Below is a question that I came across recently. Suppose $G = \text{conv}\{k_{1}, . . . ,k_{n}\}$ be a convex set in $R^{d}$. Then we have to prove that the intersection of $F_{i}=\{p :(-1/d)k_{i}+ p\in G\}$ is not empty.
$\textbf{What I have tried}$: Given $ G =\text{conv}\{k_{1}, . . . ,k_{n}\}$ hence it can be written as convex combinations of all $k_{1},...,k_{n}$: $G=\{\sum_{j=1}^{n}\lambda_{j}k_{j};\lambda_{j}\geq 0;\sum_{j=1}^{n}\lambda_{j}=1\}$.

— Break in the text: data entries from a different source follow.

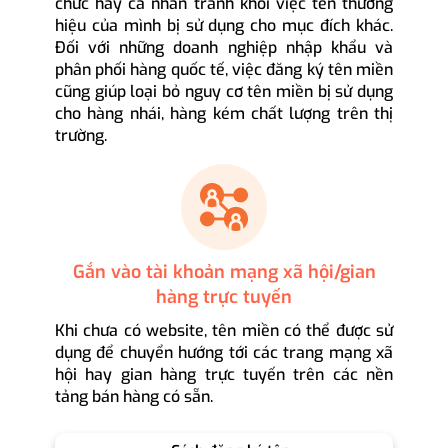
chức hay cá nhân tránh khỏi việc tên thương
hiệu của mình bị sử dụng cho mục đích khác.
Đối với những doanh nghiệp nhập khẩu và
phân phối hàng quốc tế, việc đăng ký tên miền
cũng giúp loại bỏ nguy cơ tên miền bị sử dụng
cho hàng nhái, hàng kém chất lượng trên thị
trường.
Gắn vào tài khoản mạng xã hội/gian
hàng trực tuyến
Khi chưa có website, tên miền có thể được sử
dụng để chuyển hướng tới các trang mạng xã
hội hay gian hàng trực tuyến trên các nền
tảng bán hàng có sẵn.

Now $F_{i}=\{p :(-1/d)k_{i}+ p\in G\}=\{\sum_{j=1}^{n}\lambda_{j}k_{j}+(1/d)k_{i}\}$ (I have skipped writing the convexity conditions inside the bracket but its there).
Now by $\sum_{j=1}^{n}\lambda_{j}k_{j}+(1/d)k_{i}$, I believe the author is talking about Minkowski sum. So $F_{i}$ is basically a translation of the convex hull $G$ by $k_{i}/d$.
Now I have to show that $\cap_{i=1}^{n}F_{i}\neq\phi\Rightarrow\cap_{i=1}^{n}\Big\{\sum_{j=1}^{n}\Big(\lambda_{j}k_{j}+(1/d)k_{i}\Big)\Big\}\neq\phi$. This is where I got stuck. Could anyone please help me on how to proceed from here.
Thanks in advance.
$\textbf{P.S.}$: $\textbf{I have edited out the question because earlier there was a mistake in the question.}$
Let's suppose $G$ has nonempty interior, so $n \geq d + 1$. For each set $S \subset \{1, \dotsc, n\}$ with $\lvert S \rvert = d+1$, consider the point $p_S = \sum_{i \in S} \frac{k_i}{d}$. For any given $j \in S$, $$(-1/d)k_j + p_S = \sum_{i \in S \setminus \{j\}} \frac{1}{d} k_i \in G.$$
Therefore $p_S \in \bigcap_{j \in S} F_j$.
So we have a collection of $n$ convex sets $F_i$, and the intersection of any $d+1$ of them is nonempty. By Helly's Theorem, the intersection of the whole collection is nonempty.